Analysts at the Carnegie Endowment for International Peace, a Washington-based non-partisan think tank, published a quantification in April showing that Ukrainian strikes cut Russian crude exports from 5.2 million to 3.5 million barrels per day between 25 March and 11 April, a 33% volume cut 1. Over the same period the Iran conflict drove global prices higher. Post-attack weekly revenues ran 17% below the preceding two weeks but 62% above late February. Carnegie's figures place the price offset above the volume loss on a common ledger for the first time.
Ukraine's oil strike campaign has been scaling since the Baltic terminal hits in late March, and Urals crude spiked through the Iran war's early-April phase . With Russian barrels displaced from the market and global demand elevated by Hormuz risk, the residual barrels Moscow sells clear at a premium that covers most of the shortfall. Tehran's war is functioning as Moscow's revenue insurance.

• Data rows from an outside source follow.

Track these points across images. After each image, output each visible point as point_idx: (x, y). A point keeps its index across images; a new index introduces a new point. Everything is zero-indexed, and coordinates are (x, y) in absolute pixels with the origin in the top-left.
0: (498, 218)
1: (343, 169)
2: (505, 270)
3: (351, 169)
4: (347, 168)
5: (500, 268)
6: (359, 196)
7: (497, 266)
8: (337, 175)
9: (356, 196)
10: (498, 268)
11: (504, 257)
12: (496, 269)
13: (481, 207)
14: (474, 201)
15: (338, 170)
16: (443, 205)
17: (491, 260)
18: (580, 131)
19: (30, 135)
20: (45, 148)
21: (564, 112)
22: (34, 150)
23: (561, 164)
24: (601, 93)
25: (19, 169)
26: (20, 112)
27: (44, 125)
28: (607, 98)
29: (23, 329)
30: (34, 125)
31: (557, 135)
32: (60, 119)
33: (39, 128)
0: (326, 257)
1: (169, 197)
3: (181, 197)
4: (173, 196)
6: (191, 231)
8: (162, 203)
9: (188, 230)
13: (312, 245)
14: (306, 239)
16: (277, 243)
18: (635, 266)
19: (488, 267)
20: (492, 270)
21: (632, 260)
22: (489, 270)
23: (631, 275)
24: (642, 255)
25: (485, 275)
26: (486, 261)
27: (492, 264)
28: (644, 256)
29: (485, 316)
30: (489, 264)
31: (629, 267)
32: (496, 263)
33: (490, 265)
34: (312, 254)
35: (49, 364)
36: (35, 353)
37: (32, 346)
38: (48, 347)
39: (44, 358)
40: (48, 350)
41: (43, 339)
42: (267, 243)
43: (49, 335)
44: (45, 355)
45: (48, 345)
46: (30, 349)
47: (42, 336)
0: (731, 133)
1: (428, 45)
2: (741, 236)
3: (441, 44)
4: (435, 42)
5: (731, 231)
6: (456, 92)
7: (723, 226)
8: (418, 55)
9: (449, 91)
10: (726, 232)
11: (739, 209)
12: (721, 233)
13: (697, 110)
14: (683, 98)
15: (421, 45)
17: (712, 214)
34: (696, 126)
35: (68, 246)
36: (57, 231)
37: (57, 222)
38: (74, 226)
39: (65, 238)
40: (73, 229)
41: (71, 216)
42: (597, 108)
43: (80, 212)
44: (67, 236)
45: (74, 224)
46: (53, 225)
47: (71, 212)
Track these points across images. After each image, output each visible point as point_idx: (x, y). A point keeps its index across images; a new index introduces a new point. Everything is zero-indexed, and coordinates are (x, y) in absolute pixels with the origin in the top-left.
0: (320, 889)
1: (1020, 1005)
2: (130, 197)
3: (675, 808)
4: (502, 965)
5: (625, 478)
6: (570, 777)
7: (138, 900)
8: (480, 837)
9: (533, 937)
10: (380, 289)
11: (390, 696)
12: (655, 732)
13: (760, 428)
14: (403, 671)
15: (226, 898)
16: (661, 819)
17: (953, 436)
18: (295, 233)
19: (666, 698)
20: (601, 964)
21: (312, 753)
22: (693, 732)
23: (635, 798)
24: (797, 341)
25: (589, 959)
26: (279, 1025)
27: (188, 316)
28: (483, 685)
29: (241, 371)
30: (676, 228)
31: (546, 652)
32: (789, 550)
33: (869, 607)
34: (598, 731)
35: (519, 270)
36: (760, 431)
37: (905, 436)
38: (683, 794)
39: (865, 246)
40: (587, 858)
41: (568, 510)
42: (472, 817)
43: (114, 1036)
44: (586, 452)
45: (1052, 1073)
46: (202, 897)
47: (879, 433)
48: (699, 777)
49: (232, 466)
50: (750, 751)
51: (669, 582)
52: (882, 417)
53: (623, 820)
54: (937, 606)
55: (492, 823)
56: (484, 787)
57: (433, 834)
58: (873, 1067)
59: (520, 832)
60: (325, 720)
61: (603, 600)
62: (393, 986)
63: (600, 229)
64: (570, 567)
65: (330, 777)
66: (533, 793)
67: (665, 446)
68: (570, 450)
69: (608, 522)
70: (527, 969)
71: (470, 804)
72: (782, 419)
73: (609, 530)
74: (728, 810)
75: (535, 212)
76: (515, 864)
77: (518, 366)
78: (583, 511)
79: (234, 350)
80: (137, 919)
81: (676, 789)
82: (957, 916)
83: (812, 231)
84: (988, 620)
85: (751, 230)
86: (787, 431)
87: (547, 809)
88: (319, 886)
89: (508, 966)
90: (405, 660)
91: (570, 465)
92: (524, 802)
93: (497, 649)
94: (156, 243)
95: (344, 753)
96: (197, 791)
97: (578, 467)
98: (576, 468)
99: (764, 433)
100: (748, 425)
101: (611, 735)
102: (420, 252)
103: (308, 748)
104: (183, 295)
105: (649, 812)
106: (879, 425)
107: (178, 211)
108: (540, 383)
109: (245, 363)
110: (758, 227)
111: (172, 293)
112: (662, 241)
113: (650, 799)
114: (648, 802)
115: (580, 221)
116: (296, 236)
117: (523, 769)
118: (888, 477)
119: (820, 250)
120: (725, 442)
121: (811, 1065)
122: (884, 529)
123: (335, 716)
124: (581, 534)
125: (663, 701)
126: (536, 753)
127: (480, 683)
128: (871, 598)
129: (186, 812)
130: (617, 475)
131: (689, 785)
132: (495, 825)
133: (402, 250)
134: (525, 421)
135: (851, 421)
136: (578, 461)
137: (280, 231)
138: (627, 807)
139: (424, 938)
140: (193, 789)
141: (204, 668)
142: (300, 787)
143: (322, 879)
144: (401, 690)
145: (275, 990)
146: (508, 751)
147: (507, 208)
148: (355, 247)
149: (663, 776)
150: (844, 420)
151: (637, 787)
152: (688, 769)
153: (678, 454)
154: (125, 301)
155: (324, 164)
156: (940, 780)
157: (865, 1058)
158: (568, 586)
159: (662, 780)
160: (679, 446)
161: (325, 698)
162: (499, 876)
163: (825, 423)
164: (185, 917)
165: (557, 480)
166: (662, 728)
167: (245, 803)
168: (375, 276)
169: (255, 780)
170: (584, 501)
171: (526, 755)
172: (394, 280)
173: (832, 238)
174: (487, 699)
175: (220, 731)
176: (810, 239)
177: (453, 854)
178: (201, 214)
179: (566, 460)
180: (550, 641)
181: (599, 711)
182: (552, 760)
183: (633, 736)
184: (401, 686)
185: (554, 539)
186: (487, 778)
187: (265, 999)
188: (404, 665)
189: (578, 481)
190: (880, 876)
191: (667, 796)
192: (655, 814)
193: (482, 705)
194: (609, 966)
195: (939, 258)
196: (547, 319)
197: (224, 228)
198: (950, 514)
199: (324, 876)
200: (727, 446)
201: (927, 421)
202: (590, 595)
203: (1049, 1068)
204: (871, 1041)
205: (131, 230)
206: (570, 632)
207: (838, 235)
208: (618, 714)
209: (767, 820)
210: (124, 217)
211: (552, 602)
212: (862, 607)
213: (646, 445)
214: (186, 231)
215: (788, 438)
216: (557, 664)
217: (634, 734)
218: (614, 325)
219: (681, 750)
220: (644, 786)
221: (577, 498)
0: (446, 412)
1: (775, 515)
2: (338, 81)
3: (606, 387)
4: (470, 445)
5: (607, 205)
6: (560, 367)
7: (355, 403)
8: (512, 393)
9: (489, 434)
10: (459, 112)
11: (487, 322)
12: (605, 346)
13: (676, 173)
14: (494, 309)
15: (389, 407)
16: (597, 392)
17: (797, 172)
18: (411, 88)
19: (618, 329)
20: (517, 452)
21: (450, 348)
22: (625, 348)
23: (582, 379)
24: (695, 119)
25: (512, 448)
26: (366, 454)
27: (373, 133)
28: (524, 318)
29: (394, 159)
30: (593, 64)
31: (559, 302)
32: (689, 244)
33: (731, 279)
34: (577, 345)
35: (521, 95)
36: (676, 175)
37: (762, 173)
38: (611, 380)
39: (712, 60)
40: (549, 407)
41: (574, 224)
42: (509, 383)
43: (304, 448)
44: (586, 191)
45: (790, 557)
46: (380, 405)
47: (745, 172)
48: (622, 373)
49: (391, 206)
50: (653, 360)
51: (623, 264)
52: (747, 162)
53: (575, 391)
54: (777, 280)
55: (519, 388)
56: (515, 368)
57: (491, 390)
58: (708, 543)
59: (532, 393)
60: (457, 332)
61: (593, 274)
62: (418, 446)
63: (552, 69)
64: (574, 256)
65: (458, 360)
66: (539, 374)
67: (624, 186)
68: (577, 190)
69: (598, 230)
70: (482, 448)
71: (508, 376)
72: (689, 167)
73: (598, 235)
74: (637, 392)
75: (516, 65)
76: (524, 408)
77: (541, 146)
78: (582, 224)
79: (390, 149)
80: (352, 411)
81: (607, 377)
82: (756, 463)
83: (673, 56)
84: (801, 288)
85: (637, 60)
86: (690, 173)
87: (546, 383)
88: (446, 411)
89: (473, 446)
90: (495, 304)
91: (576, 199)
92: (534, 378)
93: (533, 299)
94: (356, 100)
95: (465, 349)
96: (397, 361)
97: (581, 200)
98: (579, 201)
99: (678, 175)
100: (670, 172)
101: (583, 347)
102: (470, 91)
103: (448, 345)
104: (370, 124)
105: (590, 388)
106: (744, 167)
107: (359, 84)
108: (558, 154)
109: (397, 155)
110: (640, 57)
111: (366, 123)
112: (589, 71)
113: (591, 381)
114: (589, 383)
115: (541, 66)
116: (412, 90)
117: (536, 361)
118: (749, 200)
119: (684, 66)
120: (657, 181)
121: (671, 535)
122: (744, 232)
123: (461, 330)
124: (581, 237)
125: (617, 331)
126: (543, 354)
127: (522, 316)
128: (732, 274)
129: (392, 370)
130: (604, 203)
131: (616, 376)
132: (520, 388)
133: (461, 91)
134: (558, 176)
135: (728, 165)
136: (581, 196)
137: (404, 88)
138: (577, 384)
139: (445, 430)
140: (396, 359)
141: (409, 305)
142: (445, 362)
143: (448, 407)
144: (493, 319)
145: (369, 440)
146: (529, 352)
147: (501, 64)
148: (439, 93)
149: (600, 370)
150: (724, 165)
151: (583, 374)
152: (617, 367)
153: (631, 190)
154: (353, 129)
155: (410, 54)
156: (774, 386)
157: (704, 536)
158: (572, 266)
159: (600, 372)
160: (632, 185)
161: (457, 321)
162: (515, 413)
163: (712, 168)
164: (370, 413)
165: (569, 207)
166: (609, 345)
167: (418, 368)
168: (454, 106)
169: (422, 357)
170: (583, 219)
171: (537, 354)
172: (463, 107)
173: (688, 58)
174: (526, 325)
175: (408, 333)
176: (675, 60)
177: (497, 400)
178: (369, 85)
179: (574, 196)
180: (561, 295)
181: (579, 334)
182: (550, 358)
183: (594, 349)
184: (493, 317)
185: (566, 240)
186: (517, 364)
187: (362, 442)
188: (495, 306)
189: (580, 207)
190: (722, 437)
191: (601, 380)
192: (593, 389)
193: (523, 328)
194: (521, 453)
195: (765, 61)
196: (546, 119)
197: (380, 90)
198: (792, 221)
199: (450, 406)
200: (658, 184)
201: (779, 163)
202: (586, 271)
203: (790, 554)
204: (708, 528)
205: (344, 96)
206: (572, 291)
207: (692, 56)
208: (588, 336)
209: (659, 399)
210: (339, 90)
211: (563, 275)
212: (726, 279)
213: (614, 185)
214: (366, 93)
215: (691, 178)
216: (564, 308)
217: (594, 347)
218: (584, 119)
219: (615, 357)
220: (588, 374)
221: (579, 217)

That subsidy is contingent. If the strait of Hormuz reopens and global prices fall, the fiscal squeeze Reshetnikov named in the same fortnight tightens directly. The UK-France planning conference at Northwood on 22 April is aimed at exactly that reopening, which means the same week's institutional calendar contains both the lever that keeps Russia's revenue high and the lever that would pull it down. Carnegie's quantification is the first analytical frame to price the link between the two theatres on a common ledger, and it positions Moscow's fiscal stability on an axis Moscow does not control at either end.